Requirement:
Below are the records; copy exactly the stretch from the line containing "[61,261,210,273] Currently, no" through the line containing "(574, 267) none -> [465,659,491,669] ETH", both ends included, and nothing else.
++++ Available data ++++
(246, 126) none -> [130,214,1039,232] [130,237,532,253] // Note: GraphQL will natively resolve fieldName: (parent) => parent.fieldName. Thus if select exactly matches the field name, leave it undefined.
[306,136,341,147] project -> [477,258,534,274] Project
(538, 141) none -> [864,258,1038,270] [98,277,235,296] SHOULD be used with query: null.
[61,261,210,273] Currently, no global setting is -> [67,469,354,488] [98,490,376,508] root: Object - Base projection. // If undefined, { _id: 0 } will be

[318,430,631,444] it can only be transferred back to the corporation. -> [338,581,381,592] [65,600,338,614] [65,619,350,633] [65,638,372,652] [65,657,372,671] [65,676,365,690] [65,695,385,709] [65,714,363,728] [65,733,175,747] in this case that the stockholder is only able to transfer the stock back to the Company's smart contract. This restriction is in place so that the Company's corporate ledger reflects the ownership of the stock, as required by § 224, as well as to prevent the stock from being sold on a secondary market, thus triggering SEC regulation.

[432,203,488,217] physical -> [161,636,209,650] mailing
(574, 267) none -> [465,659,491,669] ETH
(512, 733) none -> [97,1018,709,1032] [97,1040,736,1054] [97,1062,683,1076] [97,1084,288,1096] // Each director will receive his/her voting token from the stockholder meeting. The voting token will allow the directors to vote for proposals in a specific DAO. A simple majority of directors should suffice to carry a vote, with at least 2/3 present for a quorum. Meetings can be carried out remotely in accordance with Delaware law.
++++
Exercise answer:
[61,261,210,273] Currently, no global setting is -> [67,469,354,488] [98,490,376,508] root: Object - Base projection. // If undefined, { _id: 0 } will be

[318,430,631,444] it can only be transferred back to the corporation. -> [338,581,381,592] [65,600,338,614] [65,619,350,633] [65,638,372,652] [65,657,372,671] [65,676,365,690] [65,695,385,709] [65,714,363,728] [65,733,175,747] in this case that the stockholder is only able to transfer the stock back to the Company's smart contract. This restriction is in place so that the Company's corporate ledger reflects the ownership of the stock, as required by § 224, as well as to prevent the stock from being sold on a secondary market, thus triggering SEC regulation.

[432,203,488,217] physical -> [161,636,209,650] mailing
(574, 267) none -> [465,659,491,669] ETH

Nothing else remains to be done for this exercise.